Names like Ambanis and Mittals making to global rich lists every now and then notwithstanding, India accounts for just about one per cent of the worldwide wealth market size of over $100 trillion.
According to the latest wealth report by global consultancy major Boston Consulting Group, the global wealth market grew to $109.5 trillion in 2007, up 4.9 per cent over the previous year. While noting that the wealth market is growing rapidly in India, the report said that the country accounts for only a small fraction of the global market with a size of $ 1.4 trillion.
BCG has calculated the wealth market size on the basis of Asset Under Management (AUM), which includes cash deposits, money market funds, listed securities held directly or indirectly through managed investments and onshore and offshore assets. It excludes wealth attributed to investors’ own businesses, houses or luxury goods.
As per the study, India’s wealth market, despite being underdeveloped and relatively small, is attractive enough to be competitive.

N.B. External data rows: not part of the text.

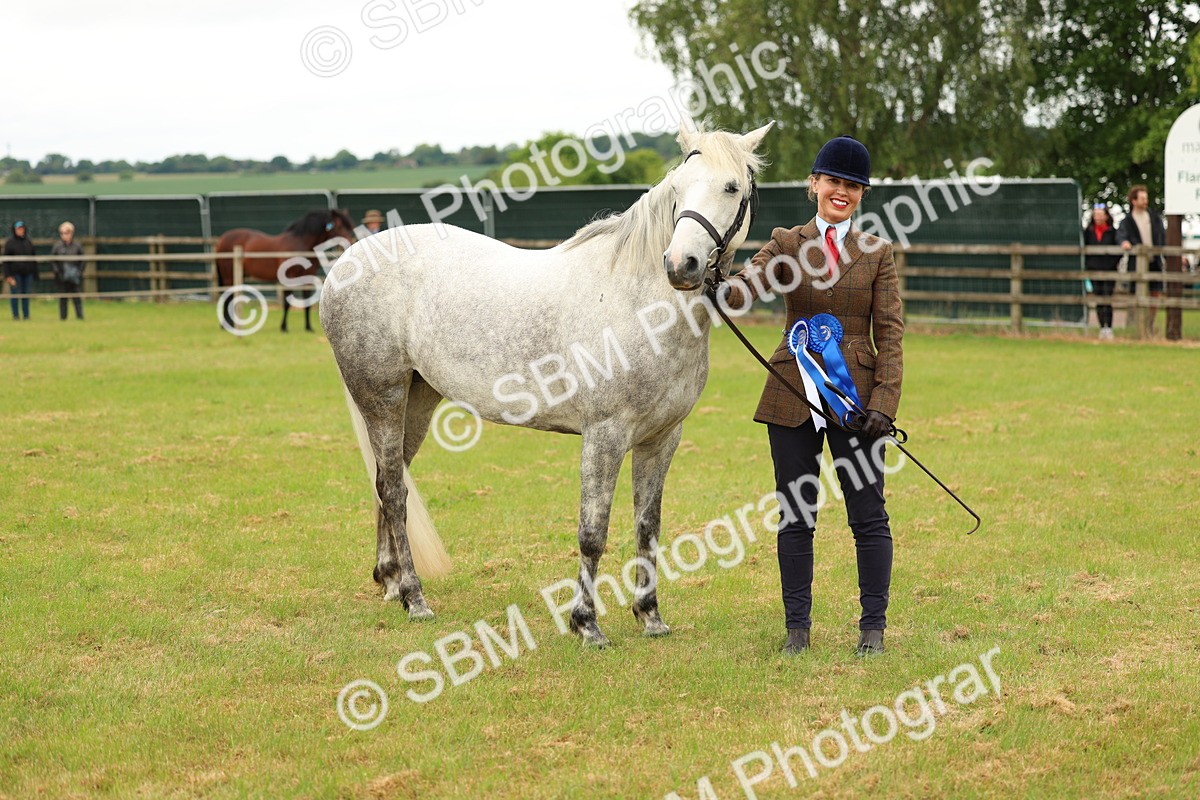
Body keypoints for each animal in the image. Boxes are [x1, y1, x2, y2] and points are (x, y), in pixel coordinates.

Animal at [214, 209, 357, 332]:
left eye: (350, 226)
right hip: (229, 276)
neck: (300, 244)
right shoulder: (290, 278)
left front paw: (308, 327)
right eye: (339, 226)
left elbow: (307, 302)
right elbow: (287, 303)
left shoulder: (308, 277)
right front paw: (284, 327)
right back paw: (227, 325)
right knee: (227, 296)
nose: (349, 243)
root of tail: (221, 239)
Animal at [320, 122, 773, 646]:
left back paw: (391, 582)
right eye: (678, 188)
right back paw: (415, 599)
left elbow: (648, 527)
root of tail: (347, 263)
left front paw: (651, 617)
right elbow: (592, 532)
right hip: (383, 397)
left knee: (386, 482)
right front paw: (587, 624)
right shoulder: (604, 435)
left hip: (417, 399)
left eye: (732, 187)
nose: (682, 265)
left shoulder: (662, 439)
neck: (639, 302)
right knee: (393, 490)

According to a list of the world’s richest billionaires released by “Forbes” earlier this year, the number of billionaires in India has gone up to 53, from 36 last year. Collectively, the 53 Indian billionaires command a net worth of over $ 340 billion. Besides, there are three resident Indians – Mukesh Ambani, Anil Ambani and K P Singh – among the 10 richest persons in the world, according to “Forbes”.

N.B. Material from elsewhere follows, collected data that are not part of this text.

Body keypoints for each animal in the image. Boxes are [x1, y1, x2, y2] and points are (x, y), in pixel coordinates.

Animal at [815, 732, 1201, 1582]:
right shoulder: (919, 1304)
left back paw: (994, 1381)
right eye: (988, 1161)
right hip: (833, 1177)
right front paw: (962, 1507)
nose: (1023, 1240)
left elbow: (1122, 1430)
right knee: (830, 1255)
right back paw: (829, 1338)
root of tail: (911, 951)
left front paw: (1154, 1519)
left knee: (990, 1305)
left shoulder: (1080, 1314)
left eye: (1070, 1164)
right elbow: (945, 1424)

In another report by Merrill Lynch and Capgemini in June, India was identified as the fastest growing population of millionaires. The number of HNIs (high net worth individuals or those having net assets of at least one million dollar excluding own houses and consumables) in India grew by 22.3 per cent in 2007 to 1,23,000 last year.
BCG report notes that low barriers to entry have resulted in increased competition and a broad range of offerings in Indian wealth market. Most of the wealth in the country is invested in property or gold and is self-managed, it added.

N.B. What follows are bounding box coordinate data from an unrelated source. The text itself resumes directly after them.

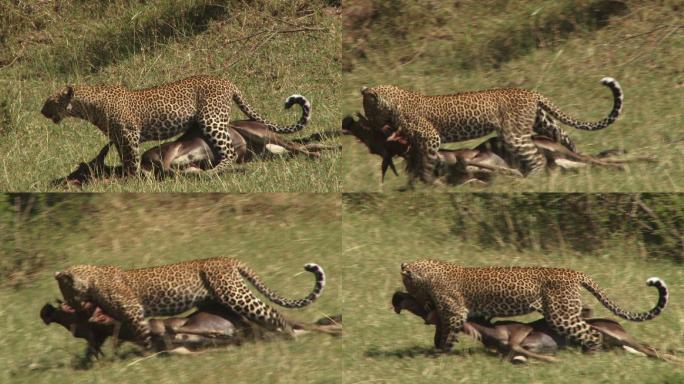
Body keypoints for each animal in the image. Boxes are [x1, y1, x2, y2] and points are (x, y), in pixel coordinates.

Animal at [41, 76, 312, 175]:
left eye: (50, 101)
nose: (42, 112)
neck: (88, 107)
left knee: (228, 151)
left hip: (211, 120)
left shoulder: (129, 135)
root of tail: (228, 82)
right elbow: (124, 158)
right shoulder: (118, 138)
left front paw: (133, 178)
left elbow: (131, 159)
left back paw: (214, 170)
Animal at [52, 256, 324, 350]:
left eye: (66, 294)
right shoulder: (119, 317)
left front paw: (149, 353)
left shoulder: (134, 312)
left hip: (236, 295)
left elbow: (142, 335)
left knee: (274, 314)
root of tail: (228, 259)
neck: (91, 280)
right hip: (223, 303)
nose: (70, 304)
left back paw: (289, 338)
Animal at [364, 77, 624, 184]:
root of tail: (532, 93)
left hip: (514, 134)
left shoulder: (431, 138)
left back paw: (533, 179)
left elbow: (426, 161)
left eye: (367, 108)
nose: (369, 123)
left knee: (537, 159)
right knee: (567, 141)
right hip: (543, 124)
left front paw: (425, 180)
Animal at [400, 260, 668, 352]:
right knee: (589, 315)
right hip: (567, 310)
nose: (403, 293)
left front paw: (440, 352)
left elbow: (447, 332)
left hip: (560, 315)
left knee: (593, 334)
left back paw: (591, 355)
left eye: (406, 282)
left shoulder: (455, 312)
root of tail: (574, 272)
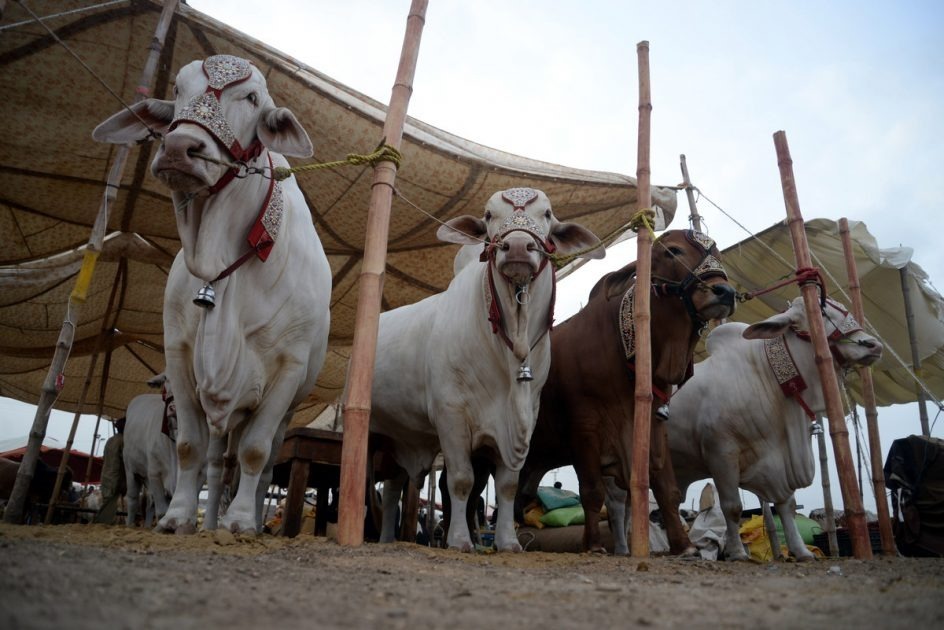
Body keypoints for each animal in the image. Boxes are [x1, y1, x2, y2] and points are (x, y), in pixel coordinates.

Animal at [95, 56, 332, 536]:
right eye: (178, 89)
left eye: (253, 98)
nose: (179, 147)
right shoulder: (181, 359)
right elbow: (190, 448)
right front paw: (178, 516)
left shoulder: (287, 370)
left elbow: (256, 452)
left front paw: (240, 521)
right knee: (217, 462)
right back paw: (206, 522)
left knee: (253, 461)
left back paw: (248, 518)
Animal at [366, 189, 596, 552]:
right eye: (489, 215)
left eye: (547, 214)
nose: (517, 248)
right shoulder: (451, 417)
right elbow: (461, 482)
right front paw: (460, 539)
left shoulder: (524, 420)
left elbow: (507, 488)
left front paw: (507, 541)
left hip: (401, 438)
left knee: (391, 489)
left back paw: (388, 538)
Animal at [516, 230, 736, 556]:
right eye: (672, 251)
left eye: (718, 254)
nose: (725, 292)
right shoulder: (585, 429)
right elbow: (592, 492)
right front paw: (594, 544)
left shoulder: (655, 423)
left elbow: (667, 489)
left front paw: (684, 545)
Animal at [668, 298, 880, 560]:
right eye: (821, 312)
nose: (873, 345)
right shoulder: (720, 453)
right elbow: (732, 507)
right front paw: (737, 552)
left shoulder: (777, 461)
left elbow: (786, 505)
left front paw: (801, 551)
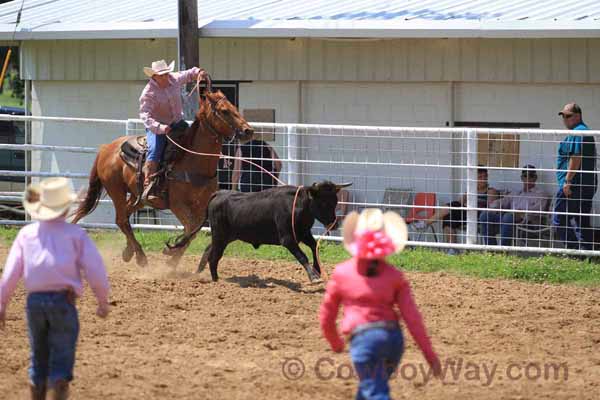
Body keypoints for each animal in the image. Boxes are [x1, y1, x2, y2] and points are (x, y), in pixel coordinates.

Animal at [71, 90, 254, 266]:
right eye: (224, 111)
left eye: (234, 108)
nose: (248, 131)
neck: (193, 161)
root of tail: (106, 148)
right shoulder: (177, 204)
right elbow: (190, 228)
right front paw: (171, 253)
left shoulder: (202, 206)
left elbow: (193, 231)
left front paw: (172, 258)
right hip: (116, 190)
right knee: (121, 219)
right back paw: (140, 256)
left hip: (139, 197)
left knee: (125, 216)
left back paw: (129, 252)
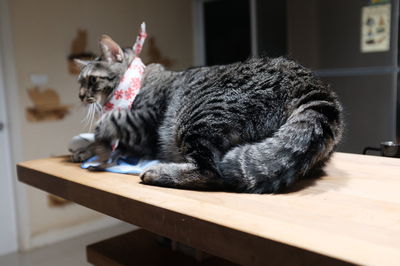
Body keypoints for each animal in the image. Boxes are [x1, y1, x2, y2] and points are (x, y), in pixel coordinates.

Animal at [74, 34, 344, 193]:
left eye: (90, 80)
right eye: (80, 81)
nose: (79, 95)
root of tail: (312, 84)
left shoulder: (146, 120)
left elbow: (114, 123)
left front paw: (98, 137)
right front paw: (85, 149)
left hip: (195, 119)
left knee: (210, 173)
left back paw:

The total wealth stood at $ 25.5 trillion in the Asia-Pacific region with Japan accounting for nearly half the total amount. Nonetheless, India and China clocked the fastest growth in AUM in the region.
“Entrepreneurs represent the region’s most prominent client segment. They tend to have a high appetite for risk and are quite speculative, and they trust cash more than any other type of asset,” the report said.
BCG, however, pointed out that several markets including India are facing acute shortage of Relationship Managers (RMs). “Owing to increased competition, India’s shortage of seasoned RMs is acute. This situation has led to high attrition rates, increased compensation and hiring of young, inexperienced RMs,” the report noted.
Globally, North America (comprising the US and Canada) emerged as the wealthiest region, with AUM to the tune of $ 39.2 trillion, followed by Europe with $ 38.3-trillion AUM.
Moreover, in the 2002-2007 period, the share of wealth invested in equities jumped to 40 per cent from 32 per cent, which in turn pushed the potential for higher growth and volatility, the report added.